Switch to Chainguard base images for frontend and backend containers

[gooosetavo]

First Check

• I added a very descriptive title here.
• I used the GitHub search to find a similar question and didn't find it.
• I searched in the documentation/README.
• I already searched in Google "How to do X" and didn't find any information.
• I already read and followed all the tutorial in the docs/README and didn't find an answer.

Commit to Help

• I commit to help with one of those options 👆

Example Code

Please see the commit referenced below.

Description

Problem: The frontend and backend images work fine for basic proofs of concepts, but could benefit from a more secure baseline. This would help downstream users deploy the resulting images into a production setting with a lower barrier to entry. There's a free option which is gaining popularity across Linux container projects by the company Chainguard.

With some minor modifications to the frontend and backend images' Dockerfiles, such as those in this commit, users can benefit from Chainguard's free Python and Node images which are built with security in mind.
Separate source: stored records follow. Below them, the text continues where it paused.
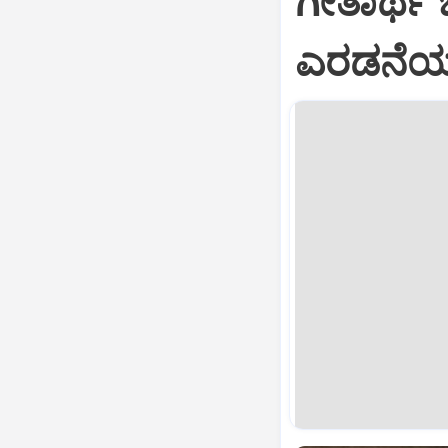
ಗೀತಾರ್ಥ
ಎರಡನೆಯ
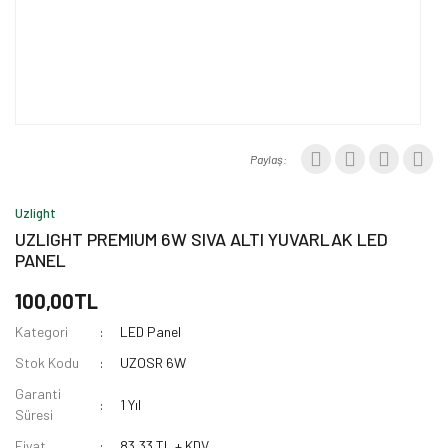
Paylaş:
Uzlight
UZLIGHT PREMIUM 6W SIVA ALTI YUVARLAK LED
PANEL
100,00TL
Kategori
LED Panel
Stok Kodu
UZOSR 6W
Garanti
1 Yıl
Süresi
Fiyat
83,33 TL + KDV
Their free open source images are continuously updated (daily) to mitigate security vulnerability findings, and would be

Additionally, the compose and Dockerfile files in the mentioned commit were modified to allow for users using Linux security context labels (i.e. SELinux w/ Podman Desktop) to build/mount files. I haven't tried this with Docker yet, but it should be a seamless change. Below I've shown scan results after building/running the resulting images successfully and scanning them with Anchore's Grype tool.

Backend image scan results^. The top half are the results after scanning the backend (arm64) image as-is from the project's master branch while the bottom half shows the image, based on Chainguard, using modifications in the commit above.

Frontend image scan results^. The top half are the results after scanning the backend (arm64) image as-is from the project's master branch while the bottom half shows the image, based on Chainguard, using modifications in the commit above. Note, this uses both the Node and Nginx images, just as the original Dockerfile does, where the resulting image is actually the Chainguard Nginx image.

Below are the respective sizes for all 4 images as well, note how the Chainguard versions are considerably smaller.

There still needs to be a bit of work done to assess/validate functionality, particularly for cross platform (x86_64/amd64 and arm64) images, but I was able to at least build and run the docker compose stack successfully and verified some basic functionality.

Operating System

macOS

Operating System Details

MacOS
M1 Macbook 14"

Python Version

3.12

Additional Context

I'm using Podman Desktop which causes a few issues, particularly with regard to applications requiring access to the Docker socket (i.e. Traefik).